Il y a moins de femmes que d'hommes astronautes impliqués dans la recherche, la formation et les missions. (CH W/Unsplash)

#MeToo dans l’espace : les risques de violences sexuelles loin de la Terre sont bien réels

Nous sommes à l’aube d’une nouvelle ère d’exploration spatiale. La NASA veut envoyer la première femme et la première personne de couleur sur la lune d’ici la fin de l’année 2025, et envoyer un équipage sur Mars pour une mission d’un an et demi dans les années 2030.

Pour veiller à ce que ce voyage vers les frontières de l’infini soit sécuritaire et plaisant, les agences nationales comme la NASA et des entreprises privées comme SpaceX doivent prendre en considération les facteurs techniques et humains associés au travail et à la vie dans l’espace. Or, les réalités de la sexualité et de l’intimité dans l’espace sont passées largement sous silence.

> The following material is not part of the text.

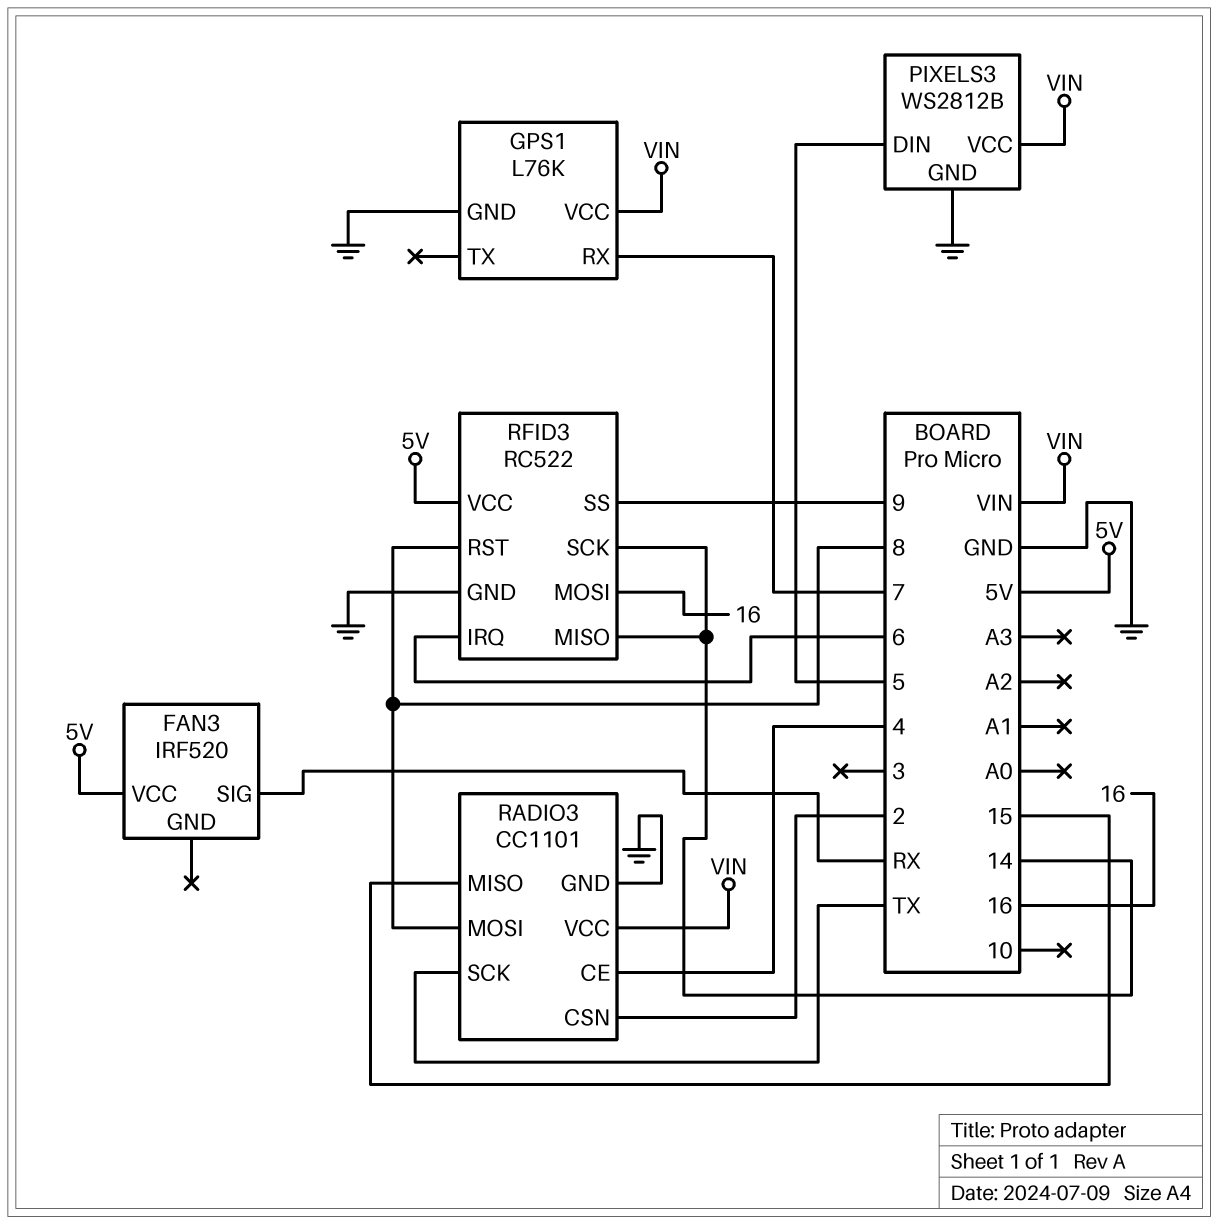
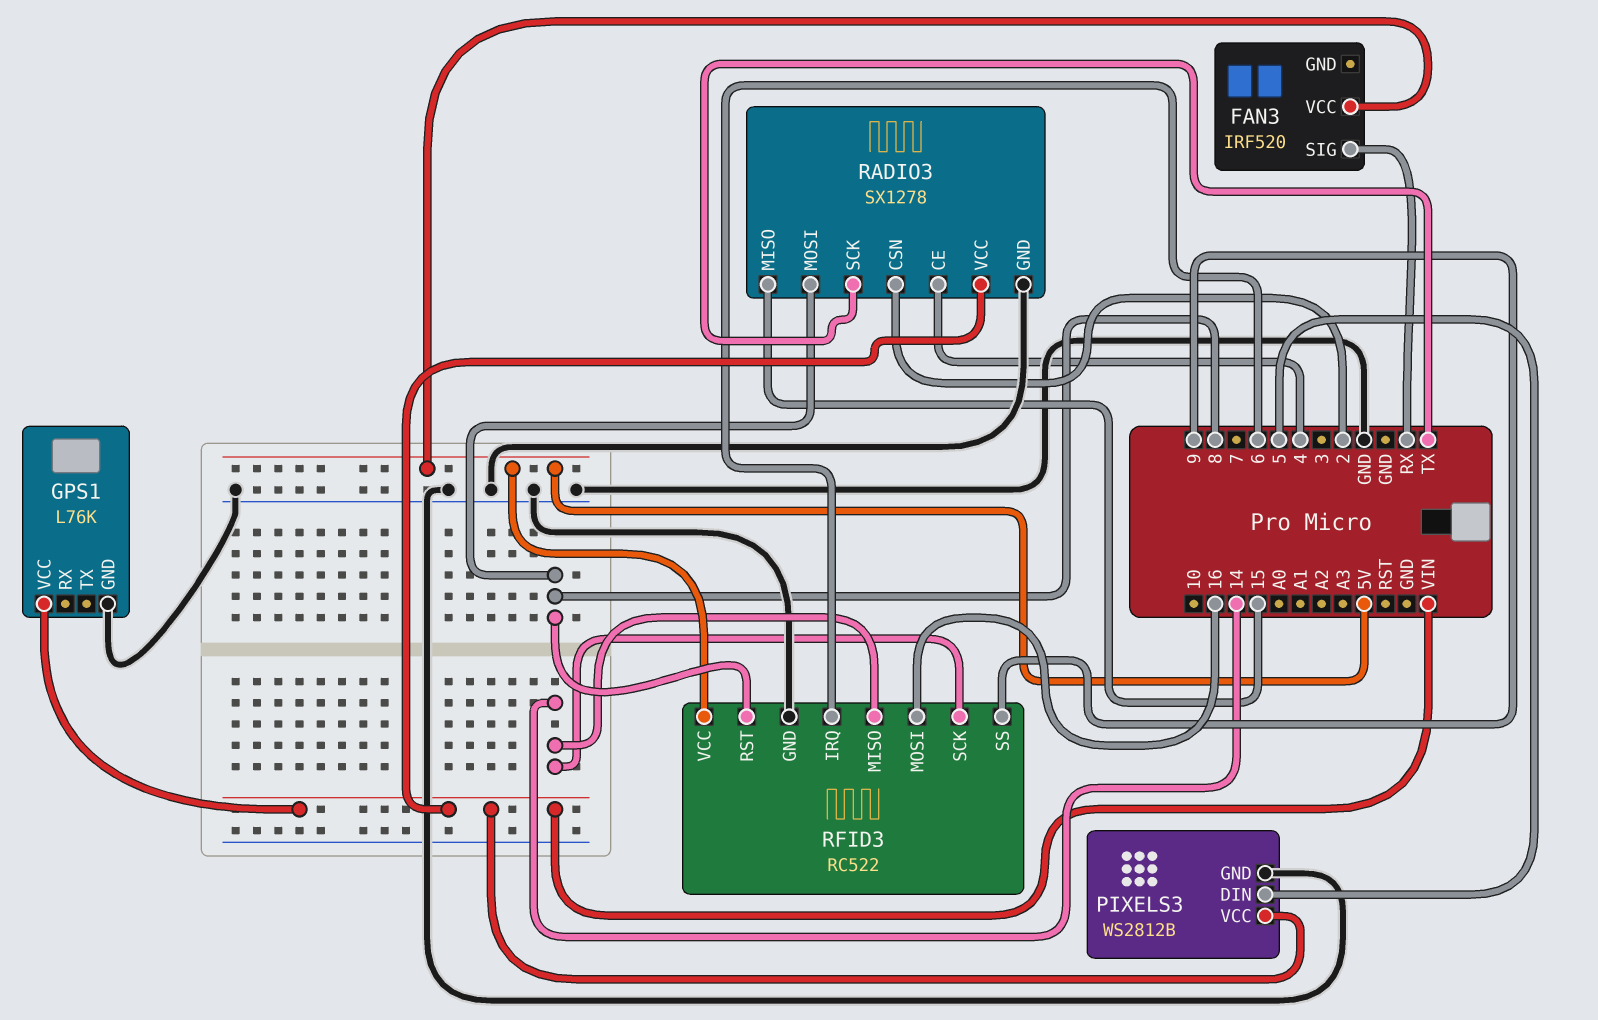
GPS1 pin RX: 7 -> none
RADIO3: CC1101 -> SX1278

Comment les gens pourront-ils vivre pendant des périodes prolongées dans les conditions extrêmes d’isolement et de confinement qui sont celles des engins spatiaux et des autres planètes ? Comment géreront-ils le fait de tomber en amour, d’avoir des relations sexuelles ou d’entamer des relations et d’y mettre fin dans de telles conditions ? Comment composeront-ils avec le stress, le choix limité de partenaires intimes et les enjeux relatifs au consentement ? Comment le harcèlement sexuel ou l’agression sexuelle seront-ils prévenus ou combattus ?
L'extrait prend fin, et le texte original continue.